Prisoner of Wallabout Bay
In Loyalist New York City in 1776, seventeen-year-old Sarah Barrett lives with her mother and brother and dreams of being a novelist, or at least a writer for Jonah, the newspaper editor she works for. Sarah’s young man, Samuel, is a respected lawyer and spends much time chiding her for her unladylike notions. But his insistence on proper behavior chafes at the headstrong Sarah, strengthening her ambivalence about becoming his wife. She’s an expert print-setter, constantly splattered with ink and distracted by more important things. Much to Samuel’s chagrin, she accompanies her mother to a prison ship to sell garden produce to British officers and witnesses firsthand the dire conditions aboard ship, whereby hundreds of diseased and starving men are stacked like cordwood below decks. Sarah is haunted by the need to bring this inhuman cruelty to light, and when one of the prisoners turns out to be the brother of her best friend, Emma, Sarah is determined to rescue him.

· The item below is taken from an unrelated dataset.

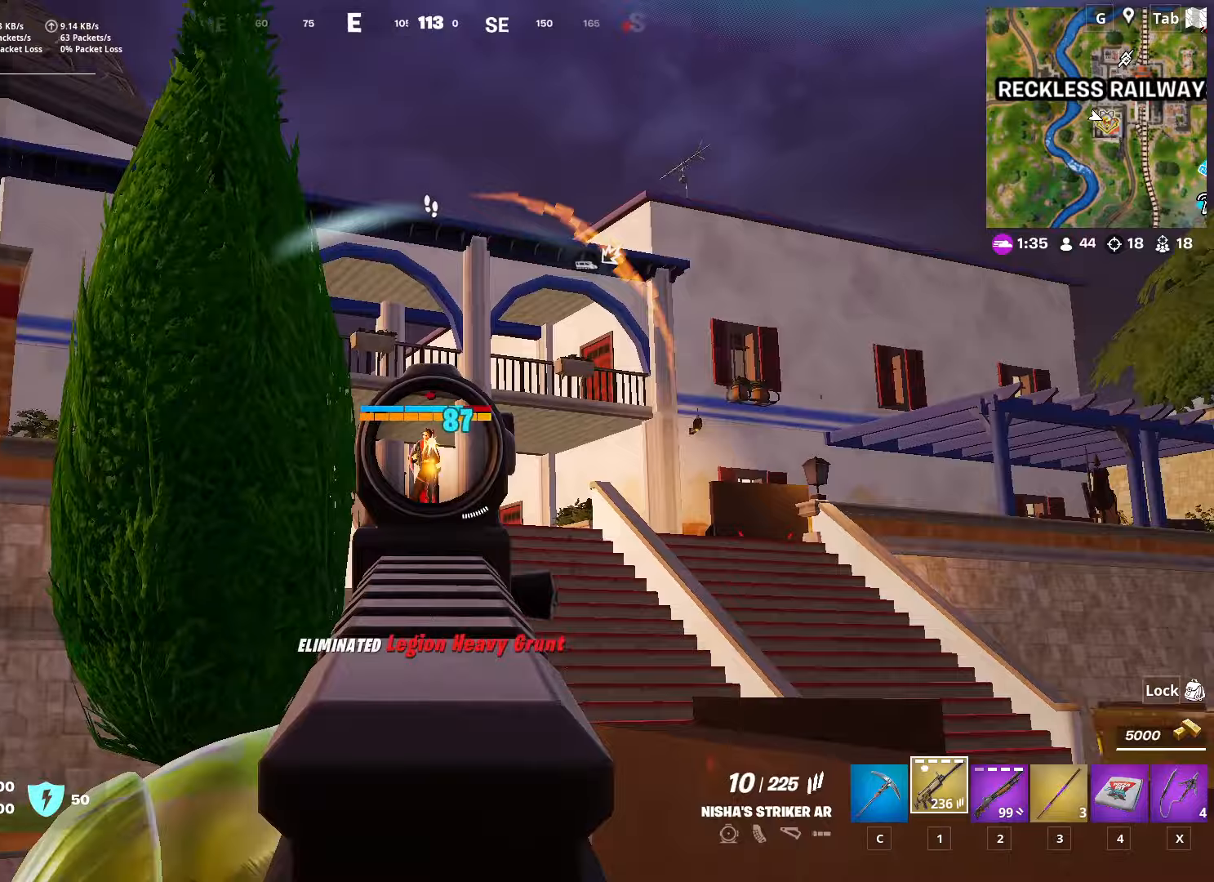
{"keys": [], "mouse": ["left", "right"], "mouse_move": "still", "events": [[284, "s", "down"], [334, "shift", "down"], [434, "s", "up"], [467, "shift", "up"]]}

Sarah sometimes addresses the reader personally, but she is more adept at telling her story than showing us what it feels like to have rebel leanings in a staunchly Loyalist city. The narrative isn’t tightly plotted, and its flow is interrupted whenever events feel staged to fit the direction of the story, such as Emma’s fortuitous appointment as nanny to the ship captain’s household. Sarah’s unnoticed disappearances below decks and hiding a redcoat uniform and shoes in a hand-held basket of fruit, plus other things, feel oversimplified. Sarah’s on-off relationships with her mother, Emma, Samuel, and Jonah are fractious and strained to the point where it’s hard to understand her reasoning. Deeper historical development and character backstories might help, but credit is definitely due the author for drawing attention to the prison ship travesty.